Ontbossing in Brazilië; de hobbelige weg naar duurzame soja
Ontbossing in Brazilië lijkt een ver-van-mijn-bed-show, maar via onze consumptie van zuivel, eieren en vlees zijn we er allemaal mee verbonden. Als belangrijk onderdeel van veevoer groeide de teelt van soja de afgelopen jaren razendsnel. Dat leidde tot grootschalige ontbossing in met name Zuid Amerika. Aan die ontbossing moet voor 2020 een einde komen, werd afgesproken in de Sustainable Development Goals. Nederland was goed op weg, tot een aantal sectoren eerder gemaakte afspraken losliet. De eisen bleken te hoog voor boeren en de marktvraag bleef achter. Wat is de juiste weg vooruit om ontbossing te stoppen?
De teelt van soja heeft de grootste groei doorgemaakt van alle gewassen wereldwijd. In de afgelopen 50 jaar is de productie van soja vertienvoudigd van 27 naar 270 miljoen ton. Met de stijgende vraag naar vlees en zuivelproducten wereldwijd zal het volume volgens voorspellingen van de Food and Agricultural Organization (FAO) van de VN nog stijgen tot 514 miljoen ton in 2050. Hoewel de ontbossing de afgelopen jaren al flink afnam, wordt in Zuid Amerika jaarlijks nog steeds zo’n 4 miljoen hectare bos gekapt, waarvan 2,6 miljoen hectare alleen in Brazilië. Een groot deel van dat bos wordt geruimd voor de sterk van soja afhankelijke veesector.
Internationale afspraken
De internationale gemeenschap is het erover eens: Er moet een einde komen aan ontbossing. Ook in Sustainable Development Goal (SDG) 15 is afgesproken dat bossen in 2020 duurzaam onderhouden moeten worden, ontbossing moet stoppen en ontboste gebieden herbebost moeten worden. Die internationale afspraak bekrachtigde de Nederlandse overheid in december 2015 nogmaals met het initiatief voor de Amsterdam Declaration. In deze verklaring, die werd getekend door verschillende EU lidstaten en vertegenwoordigers van de private sector werd afgesproken om ontbossing gelinkt aan agrarische waardeketens uiterlijk in 2020 een halt toe te roepen.

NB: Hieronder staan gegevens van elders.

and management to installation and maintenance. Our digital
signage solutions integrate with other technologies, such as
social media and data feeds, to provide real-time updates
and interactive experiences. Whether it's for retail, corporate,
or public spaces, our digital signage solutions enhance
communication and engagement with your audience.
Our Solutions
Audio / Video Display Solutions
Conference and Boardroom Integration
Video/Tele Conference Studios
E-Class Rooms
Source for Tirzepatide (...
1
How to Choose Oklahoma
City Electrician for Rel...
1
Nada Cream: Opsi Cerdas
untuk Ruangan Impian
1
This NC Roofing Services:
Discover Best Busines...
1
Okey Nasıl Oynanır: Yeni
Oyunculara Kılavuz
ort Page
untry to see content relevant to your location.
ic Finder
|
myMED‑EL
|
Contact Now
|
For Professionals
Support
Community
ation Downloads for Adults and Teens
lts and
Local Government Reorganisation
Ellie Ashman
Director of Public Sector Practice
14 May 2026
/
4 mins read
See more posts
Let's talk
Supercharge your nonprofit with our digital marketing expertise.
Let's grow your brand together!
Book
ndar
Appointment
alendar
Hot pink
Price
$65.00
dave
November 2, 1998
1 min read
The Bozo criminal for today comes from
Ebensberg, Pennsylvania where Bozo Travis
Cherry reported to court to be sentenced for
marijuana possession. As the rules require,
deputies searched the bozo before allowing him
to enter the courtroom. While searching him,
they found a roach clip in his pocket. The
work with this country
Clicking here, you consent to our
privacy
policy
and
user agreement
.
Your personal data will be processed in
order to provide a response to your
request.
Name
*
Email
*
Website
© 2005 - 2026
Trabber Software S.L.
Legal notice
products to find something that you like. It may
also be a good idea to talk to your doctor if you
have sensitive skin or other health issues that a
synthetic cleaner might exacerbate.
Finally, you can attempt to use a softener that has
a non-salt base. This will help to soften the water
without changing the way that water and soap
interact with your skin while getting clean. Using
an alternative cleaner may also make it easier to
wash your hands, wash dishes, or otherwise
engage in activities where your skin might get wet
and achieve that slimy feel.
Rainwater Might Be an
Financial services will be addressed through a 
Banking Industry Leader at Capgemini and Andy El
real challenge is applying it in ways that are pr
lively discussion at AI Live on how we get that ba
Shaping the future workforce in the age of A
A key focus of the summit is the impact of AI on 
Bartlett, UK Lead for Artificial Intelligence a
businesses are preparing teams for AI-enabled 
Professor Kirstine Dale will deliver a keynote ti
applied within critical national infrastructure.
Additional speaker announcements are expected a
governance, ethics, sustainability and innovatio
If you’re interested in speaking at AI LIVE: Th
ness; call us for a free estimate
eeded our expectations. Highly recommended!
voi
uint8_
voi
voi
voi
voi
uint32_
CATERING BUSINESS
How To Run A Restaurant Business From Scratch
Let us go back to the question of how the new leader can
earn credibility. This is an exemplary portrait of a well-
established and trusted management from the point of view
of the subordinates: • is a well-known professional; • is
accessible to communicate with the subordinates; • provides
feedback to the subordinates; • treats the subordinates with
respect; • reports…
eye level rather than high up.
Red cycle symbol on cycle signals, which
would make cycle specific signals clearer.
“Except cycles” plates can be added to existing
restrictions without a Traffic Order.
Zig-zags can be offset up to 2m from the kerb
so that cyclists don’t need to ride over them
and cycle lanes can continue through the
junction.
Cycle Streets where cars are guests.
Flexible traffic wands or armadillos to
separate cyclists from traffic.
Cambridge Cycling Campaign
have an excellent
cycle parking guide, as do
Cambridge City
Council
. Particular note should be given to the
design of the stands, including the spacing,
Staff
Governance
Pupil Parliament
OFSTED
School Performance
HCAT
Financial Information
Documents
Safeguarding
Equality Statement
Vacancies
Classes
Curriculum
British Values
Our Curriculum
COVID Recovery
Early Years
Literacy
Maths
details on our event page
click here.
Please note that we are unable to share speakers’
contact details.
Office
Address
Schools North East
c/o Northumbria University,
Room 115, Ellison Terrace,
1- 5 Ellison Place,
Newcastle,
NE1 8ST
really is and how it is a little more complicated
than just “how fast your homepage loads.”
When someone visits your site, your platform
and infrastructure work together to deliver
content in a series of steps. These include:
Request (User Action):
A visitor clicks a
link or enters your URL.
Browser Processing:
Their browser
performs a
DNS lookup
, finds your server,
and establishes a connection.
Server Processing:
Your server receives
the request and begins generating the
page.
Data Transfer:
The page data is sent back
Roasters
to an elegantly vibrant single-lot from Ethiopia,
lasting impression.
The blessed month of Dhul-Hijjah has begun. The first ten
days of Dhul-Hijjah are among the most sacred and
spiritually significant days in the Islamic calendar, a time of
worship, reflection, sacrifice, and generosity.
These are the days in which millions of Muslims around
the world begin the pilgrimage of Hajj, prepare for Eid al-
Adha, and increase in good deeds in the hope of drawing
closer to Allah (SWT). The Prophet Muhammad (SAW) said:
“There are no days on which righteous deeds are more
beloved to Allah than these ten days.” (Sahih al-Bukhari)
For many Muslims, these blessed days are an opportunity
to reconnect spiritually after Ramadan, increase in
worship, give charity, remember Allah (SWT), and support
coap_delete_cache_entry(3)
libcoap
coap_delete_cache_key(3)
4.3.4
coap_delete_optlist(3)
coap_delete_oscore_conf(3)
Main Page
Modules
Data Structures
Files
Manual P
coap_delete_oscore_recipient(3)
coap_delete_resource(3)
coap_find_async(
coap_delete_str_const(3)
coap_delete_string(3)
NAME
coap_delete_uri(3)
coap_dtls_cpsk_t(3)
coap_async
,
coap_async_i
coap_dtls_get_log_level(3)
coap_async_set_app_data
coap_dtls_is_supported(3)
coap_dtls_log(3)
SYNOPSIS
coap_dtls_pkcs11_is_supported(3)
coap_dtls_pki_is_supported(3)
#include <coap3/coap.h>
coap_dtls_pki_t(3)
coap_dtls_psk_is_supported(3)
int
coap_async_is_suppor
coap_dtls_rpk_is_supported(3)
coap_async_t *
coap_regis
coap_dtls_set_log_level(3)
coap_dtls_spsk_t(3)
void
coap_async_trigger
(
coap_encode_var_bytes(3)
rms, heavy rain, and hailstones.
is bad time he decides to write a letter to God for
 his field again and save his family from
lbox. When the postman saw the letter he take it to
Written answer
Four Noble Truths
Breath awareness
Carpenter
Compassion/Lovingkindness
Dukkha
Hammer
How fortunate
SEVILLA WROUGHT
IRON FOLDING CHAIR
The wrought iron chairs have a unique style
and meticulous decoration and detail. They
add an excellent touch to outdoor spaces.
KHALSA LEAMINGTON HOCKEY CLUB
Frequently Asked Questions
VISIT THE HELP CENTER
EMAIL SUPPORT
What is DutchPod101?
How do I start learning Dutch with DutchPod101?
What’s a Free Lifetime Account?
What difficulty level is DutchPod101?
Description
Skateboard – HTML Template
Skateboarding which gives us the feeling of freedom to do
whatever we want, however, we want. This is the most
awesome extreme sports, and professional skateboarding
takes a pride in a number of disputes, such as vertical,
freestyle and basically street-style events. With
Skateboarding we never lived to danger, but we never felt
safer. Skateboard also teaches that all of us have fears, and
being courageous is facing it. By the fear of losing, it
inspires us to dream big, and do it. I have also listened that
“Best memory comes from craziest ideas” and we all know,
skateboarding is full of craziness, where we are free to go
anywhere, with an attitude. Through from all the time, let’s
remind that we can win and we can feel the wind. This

Om deze ambitieuze internationale afspraken in de praktijk te brengen zijn krachtige initiatieven nodig. De afgelopen jaren werd zowel aan de productie- als aan de marktkant gewerkt aan oplossingen. Via certificeringsschema’s als de Round Table on Responsible Soy en ProTerra wordt via de marktvraag geprobeerd een aanzienlijk volume van de sojaproductie te verduurzamen. Brazilië, de grootste exporteur van soja wereldwijd, werkt met de herziening van haar Forest Code aan betere controle en naleving van de wetgeving op het gebied van ontbossing. In het Amazonegebied stelden bedrijven, maatschappelijke organisaties en de Braziliaanse overheid middels het soja moratorium een ontbossingsvrije zone in.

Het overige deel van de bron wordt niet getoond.